**Material supplied**
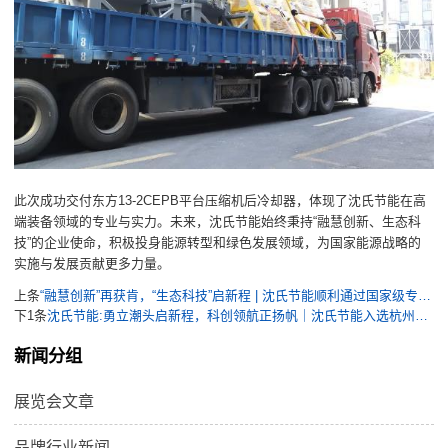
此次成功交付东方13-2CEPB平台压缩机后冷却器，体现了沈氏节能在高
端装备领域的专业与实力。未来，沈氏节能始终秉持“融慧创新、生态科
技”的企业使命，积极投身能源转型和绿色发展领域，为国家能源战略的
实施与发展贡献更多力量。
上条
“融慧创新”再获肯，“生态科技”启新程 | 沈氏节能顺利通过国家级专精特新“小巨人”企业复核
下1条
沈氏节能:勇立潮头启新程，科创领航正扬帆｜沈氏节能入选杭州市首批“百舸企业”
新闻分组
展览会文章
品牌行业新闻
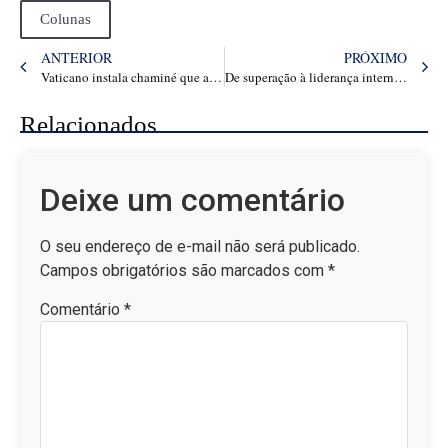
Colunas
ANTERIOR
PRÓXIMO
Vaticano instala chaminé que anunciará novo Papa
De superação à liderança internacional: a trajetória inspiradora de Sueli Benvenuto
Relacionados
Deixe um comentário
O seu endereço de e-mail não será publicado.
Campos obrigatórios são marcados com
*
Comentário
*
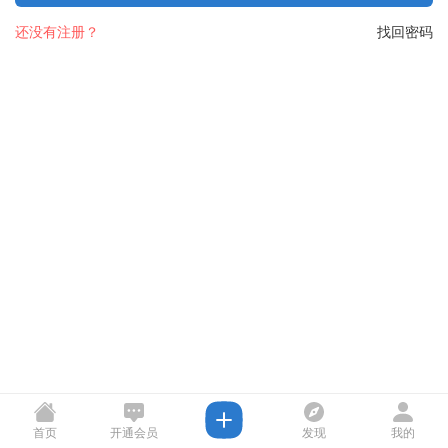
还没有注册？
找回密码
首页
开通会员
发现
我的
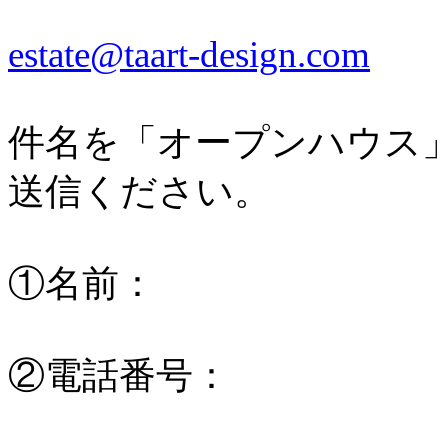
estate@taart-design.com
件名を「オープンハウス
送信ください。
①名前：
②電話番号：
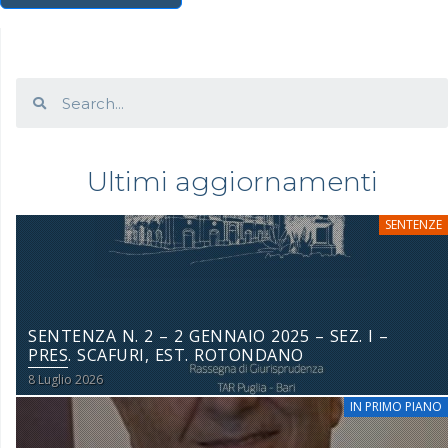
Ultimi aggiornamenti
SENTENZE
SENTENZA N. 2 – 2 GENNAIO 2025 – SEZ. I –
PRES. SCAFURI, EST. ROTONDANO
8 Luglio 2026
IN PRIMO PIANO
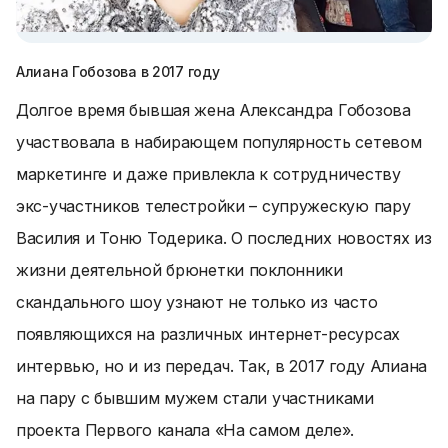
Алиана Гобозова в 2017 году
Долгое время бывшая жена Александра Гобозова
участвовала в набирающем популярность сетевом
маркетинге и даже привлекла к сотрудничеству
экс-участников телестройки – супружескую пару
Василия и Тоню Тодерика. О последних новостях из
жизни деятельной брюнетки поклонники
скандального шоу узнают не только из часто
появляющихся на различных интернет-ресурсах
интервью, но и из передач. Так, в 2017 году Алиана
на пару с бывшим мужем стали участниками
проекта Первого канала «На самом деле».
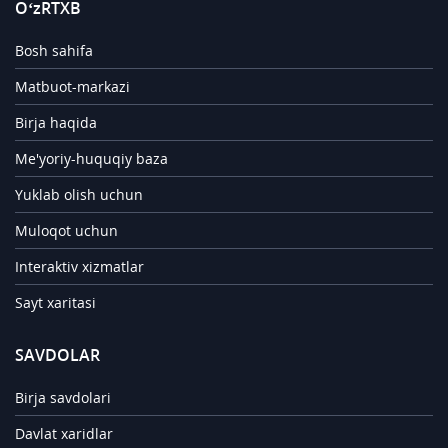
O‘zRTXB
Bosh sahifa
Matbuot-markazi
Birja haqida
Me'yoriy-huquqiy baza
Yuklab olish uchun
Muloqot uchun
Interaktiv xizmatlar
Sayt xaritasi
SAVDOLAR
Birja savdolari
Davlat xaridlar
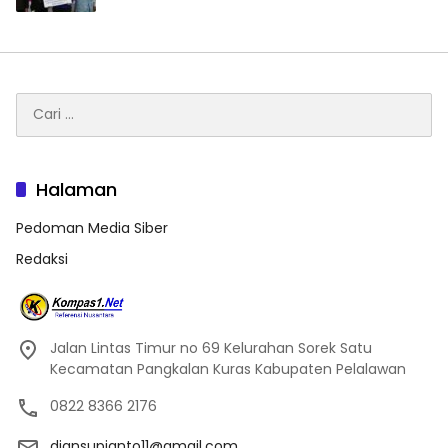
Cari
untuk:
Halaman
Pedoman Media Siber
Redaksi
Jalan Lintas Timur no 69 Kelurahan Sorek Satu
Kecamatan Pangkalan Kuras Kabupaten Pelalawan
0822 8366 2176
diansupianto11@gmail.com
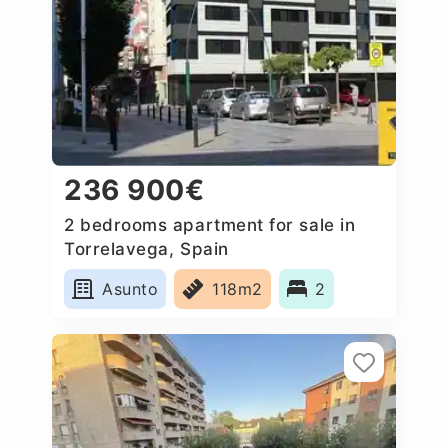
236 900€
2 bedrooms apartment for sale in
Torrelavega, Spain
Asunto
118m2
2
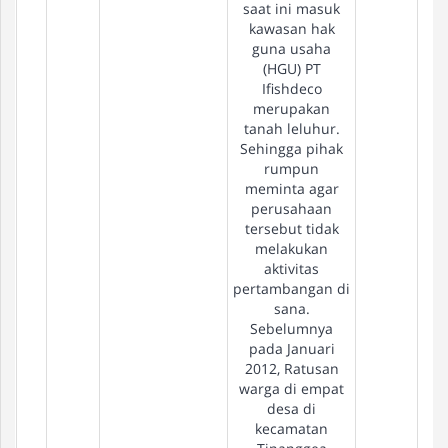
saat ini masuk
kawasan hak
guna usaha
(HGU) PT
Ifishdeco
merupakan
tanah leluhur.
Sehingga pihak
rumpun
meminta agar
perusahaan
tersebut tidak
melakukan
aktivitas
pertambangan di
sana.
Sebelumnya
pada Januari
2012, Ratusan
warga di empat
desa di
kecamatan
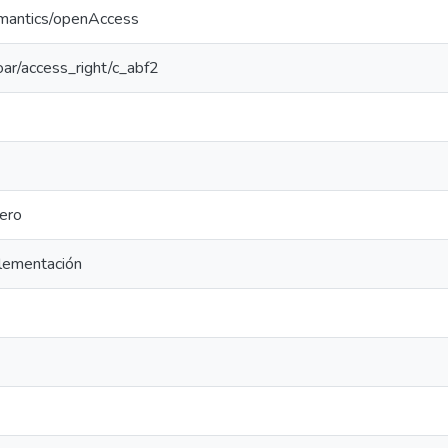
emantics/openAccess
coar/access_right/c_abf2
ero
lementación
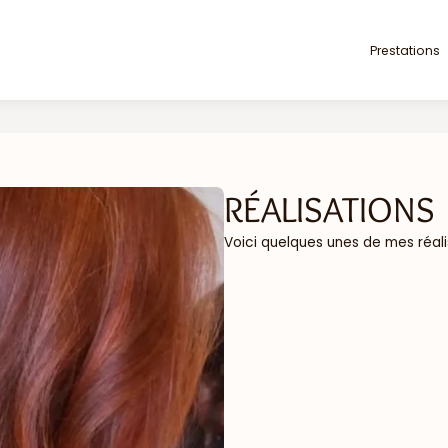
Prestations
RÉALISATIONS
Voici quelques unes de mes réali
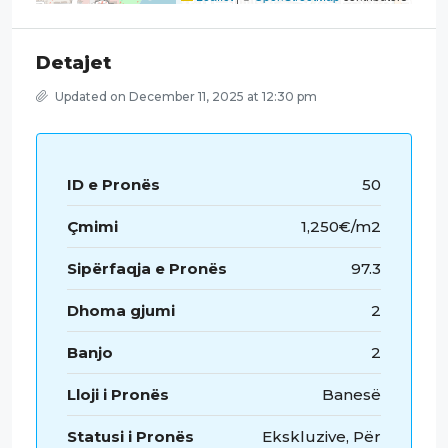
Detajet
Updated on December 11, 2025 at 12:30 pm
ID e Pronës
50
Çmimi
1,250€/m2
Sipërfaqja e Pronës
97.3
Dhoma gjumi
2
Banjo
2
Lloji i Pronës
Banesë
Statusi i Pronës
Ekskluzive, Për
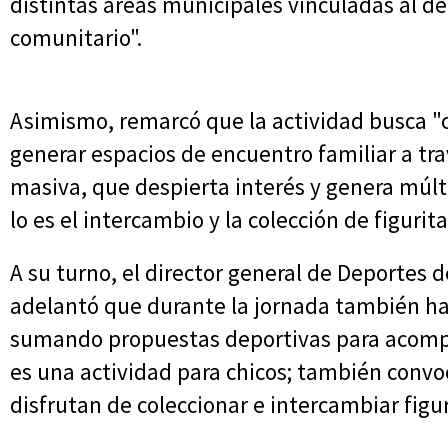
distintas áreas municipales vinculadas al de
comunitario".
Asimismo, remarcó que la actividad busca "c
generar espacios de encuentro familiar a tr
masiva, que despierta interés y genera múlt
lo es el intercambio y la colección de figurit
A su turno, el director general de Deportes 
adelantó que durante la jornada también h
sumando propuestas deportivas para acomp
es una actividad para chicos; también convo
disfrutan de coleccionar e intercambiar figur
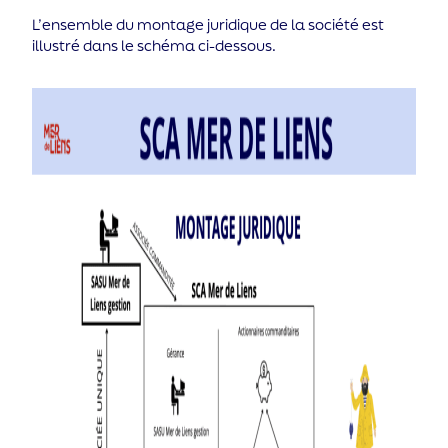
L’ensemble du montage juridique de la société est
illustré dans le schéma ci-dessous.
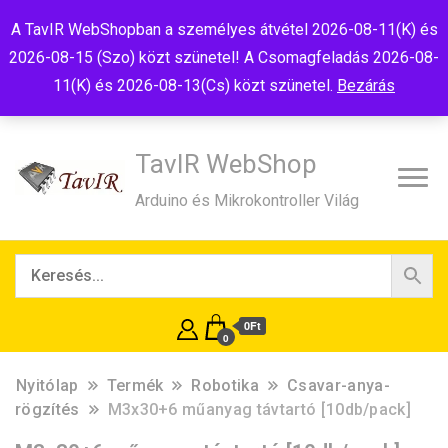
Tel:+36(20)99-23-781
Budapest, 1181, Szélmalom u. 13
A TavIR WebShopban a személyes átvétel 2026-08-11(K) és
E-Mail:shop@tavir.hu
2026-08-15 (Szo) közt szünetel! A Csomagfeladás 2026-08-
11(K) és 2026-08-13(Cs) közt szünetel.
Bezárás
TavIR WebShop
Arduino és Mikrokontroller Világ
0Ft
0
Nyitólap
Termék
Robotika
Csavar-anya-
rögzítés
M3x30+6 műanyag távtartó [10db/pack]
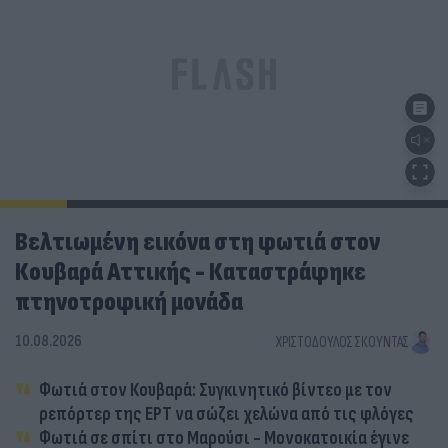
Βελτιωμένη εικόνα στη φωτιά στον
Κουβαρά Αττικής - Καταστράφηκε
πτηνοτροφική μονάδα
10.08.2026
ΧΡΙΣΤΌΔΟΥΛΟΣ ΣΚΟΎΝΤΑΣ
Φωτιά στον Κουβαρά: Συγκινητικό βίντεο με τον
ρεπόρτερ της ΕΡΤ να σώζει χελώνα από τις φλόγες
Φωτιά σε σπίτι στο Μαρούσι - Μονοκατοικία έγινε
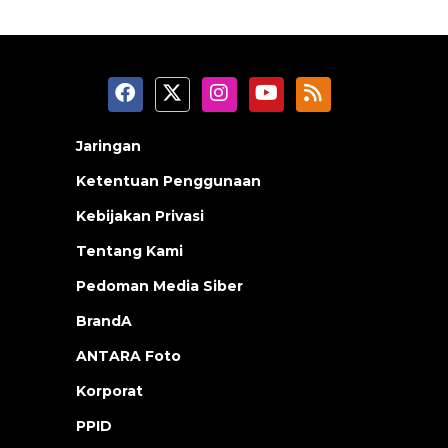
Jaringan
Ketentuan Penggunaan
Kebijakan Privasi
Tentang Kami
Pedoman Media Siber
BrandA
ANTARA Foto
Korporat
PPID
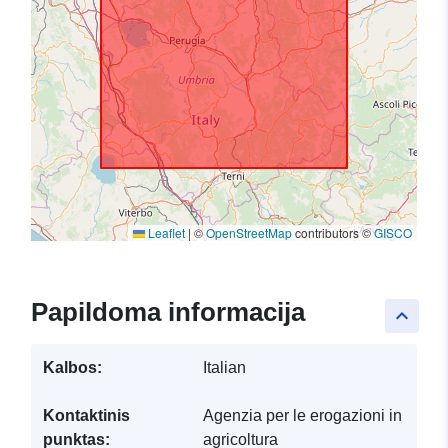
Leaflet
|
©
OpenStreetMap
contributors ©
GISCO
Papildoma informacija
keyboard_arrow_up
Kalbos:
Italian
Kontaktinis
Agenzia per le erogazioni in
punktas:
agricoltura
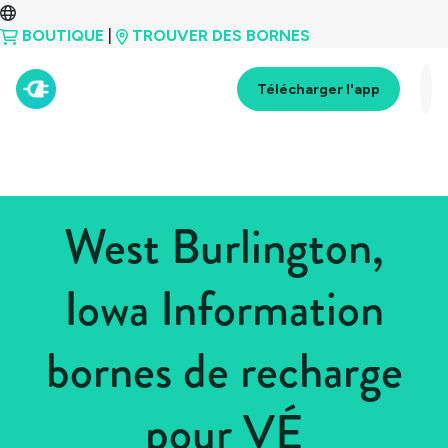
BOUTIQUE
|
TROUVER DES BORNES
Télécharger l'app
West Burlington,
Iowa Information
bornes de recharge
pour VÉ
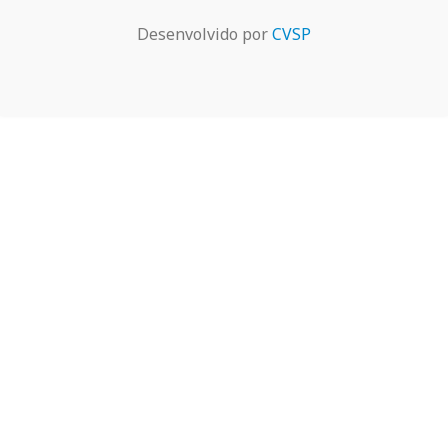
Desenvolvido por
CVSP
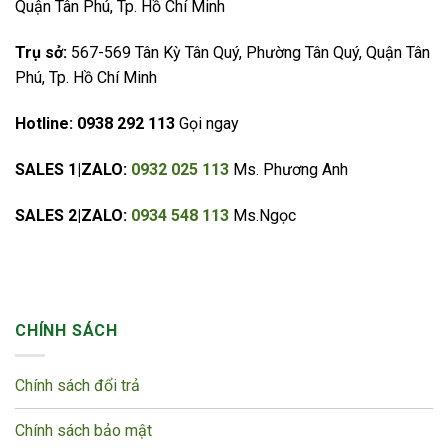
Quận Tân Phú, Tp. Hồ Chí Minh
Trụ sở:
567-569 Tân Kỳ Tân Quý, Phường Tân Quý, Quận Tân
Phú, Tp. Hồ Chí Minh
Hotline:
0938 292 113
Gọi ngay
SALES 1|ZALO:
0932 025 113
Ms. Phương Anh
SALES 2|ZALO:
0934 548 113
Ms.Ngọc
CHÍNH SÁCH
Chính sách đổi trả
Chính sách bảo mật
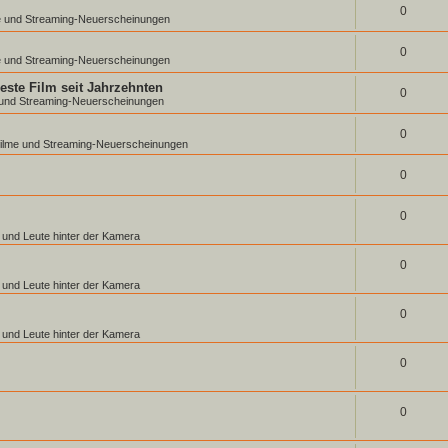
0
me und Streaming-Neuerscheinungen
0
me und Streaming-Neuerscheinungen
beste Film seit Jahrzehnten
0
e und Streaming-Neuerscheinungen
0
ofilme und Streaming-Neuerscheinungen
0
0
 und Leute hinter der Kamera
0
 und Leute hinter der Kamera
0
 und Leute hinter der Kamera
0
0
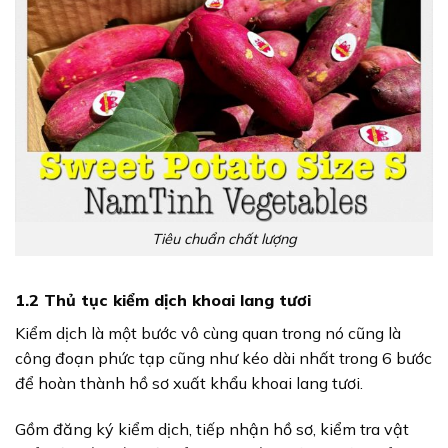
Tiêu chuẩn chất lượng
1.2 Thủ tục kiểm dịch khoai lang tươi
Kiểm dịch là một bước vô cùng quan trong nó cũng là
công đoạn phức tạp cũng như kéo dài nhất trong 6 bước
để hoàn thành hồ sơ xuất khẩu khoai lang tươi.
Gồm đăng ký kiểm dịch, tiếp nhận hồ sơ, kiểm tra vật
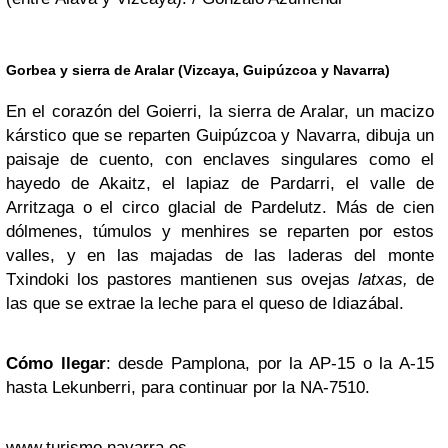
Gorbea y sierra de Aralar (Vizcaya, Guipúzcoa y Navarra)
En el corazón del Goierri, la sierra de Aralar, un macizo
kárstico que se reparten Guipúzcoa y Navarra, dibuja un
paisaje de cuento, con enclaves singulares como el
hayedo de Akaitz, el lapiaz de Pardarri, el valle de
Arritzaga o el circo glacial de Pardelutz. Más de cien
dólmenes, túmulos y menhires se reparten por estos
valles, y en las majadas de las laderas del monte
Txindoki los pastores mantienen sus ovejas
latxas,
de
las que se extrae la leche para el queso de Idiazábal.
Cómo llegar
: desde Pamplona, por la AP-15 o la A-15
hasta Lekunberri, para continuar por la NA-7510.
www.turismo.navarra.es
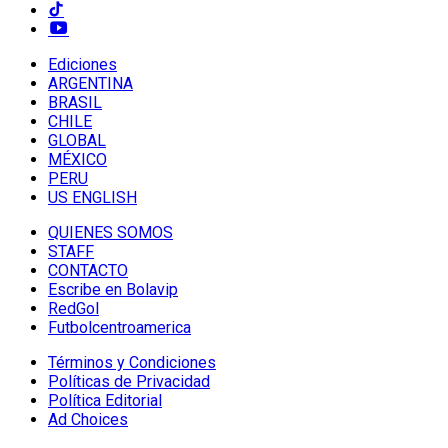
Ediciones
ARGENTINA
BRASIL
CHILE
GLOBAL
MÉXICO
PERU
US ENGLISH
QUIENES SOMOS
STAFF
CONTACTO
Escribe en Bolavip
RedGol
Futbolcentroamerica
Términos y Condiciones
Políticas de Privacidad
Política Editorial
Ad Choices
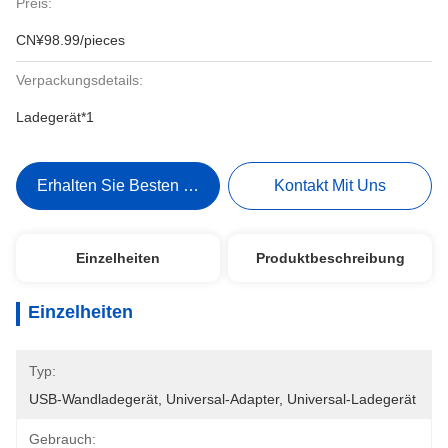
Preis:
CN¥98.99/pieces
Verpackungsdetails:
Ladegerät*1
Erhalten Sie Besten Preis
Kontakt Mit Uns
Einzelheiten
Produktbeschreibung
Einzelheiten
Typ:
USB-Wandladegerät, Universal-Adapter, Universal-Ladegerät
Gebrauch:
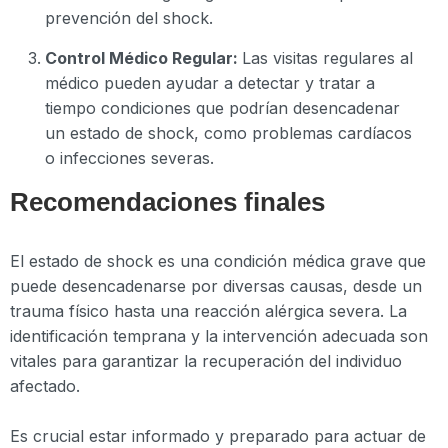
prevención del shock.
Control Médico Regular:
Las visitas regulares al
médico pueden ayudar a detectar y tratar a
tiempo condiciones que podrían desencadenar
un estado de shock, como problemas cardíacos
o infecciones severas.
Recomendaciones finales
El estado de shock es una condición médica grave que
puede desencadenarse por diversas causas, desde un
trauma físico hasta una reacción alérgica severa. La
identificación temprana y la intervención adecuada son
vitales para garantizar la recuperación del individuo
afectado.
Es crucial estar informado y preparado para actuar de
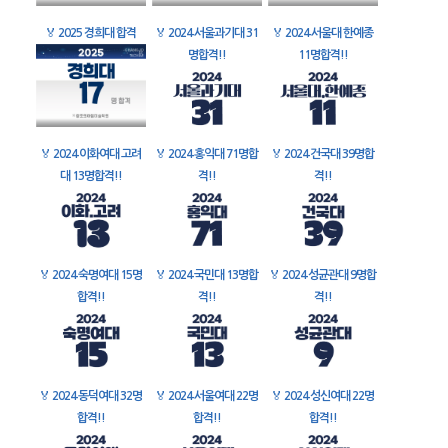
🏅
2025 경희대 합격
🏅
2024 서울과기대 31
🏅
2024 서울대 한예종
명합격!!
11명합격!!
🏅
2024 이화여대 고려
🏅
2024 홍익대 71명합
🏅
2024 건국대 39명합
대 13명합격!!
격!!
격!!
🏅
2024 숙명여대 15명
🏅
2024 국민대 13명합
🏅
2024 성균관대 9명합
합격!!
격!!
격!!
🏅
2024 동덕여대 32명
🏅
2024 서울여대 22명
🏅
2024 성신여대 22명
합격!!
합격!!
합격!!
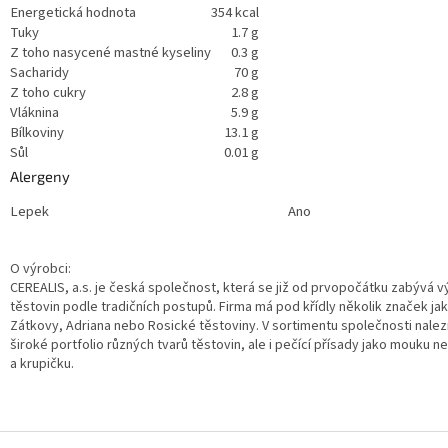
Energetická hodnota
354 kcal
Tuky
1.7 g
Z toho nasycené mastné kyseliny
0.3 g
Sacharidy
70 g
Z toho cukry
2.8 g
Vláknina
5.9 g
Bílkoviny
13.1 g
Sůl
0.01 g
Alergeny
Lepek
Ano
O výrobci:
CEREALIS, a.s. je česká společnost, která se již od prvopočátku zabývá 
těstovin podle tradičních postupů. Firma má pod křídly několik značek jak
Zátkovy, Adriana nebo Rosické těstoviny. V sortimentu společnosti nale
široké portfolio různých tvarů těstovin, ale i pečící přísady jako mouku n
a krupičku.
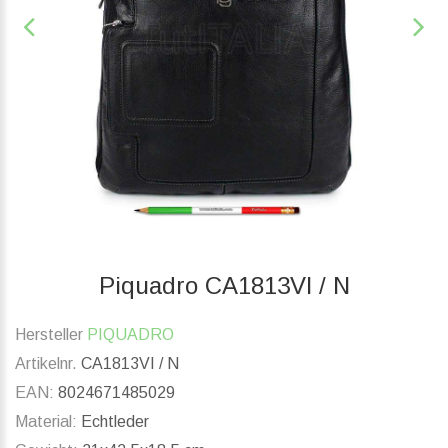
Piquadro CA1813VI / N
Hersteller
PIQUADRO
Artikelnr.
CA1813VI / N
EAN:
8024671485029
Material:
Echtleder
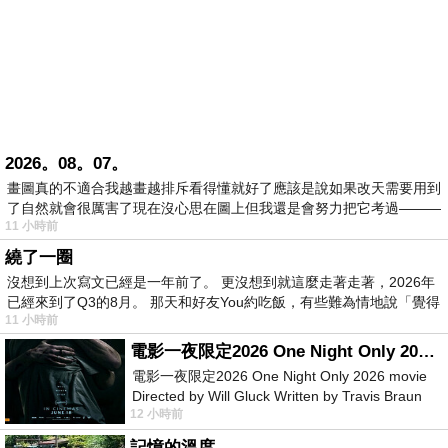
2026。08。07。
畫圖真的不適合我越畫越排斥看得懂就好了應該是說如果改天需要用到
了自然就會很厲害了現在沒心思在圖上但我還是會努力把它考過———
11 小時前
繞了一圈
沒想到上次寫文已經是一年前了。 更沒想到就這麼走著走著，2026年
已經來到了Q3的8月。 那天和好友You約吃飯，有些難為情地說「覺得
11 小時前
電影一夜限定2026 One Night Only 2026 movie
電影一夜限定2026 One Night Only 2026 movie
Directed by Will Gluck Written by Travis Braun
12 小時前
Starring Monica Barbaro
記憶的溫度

**Task objective**
Go through the material and copy every line in which the word "toho" occurs.

**Reply to the exercise**
Z toho nasycené mastné kyseliny
Z toho cukry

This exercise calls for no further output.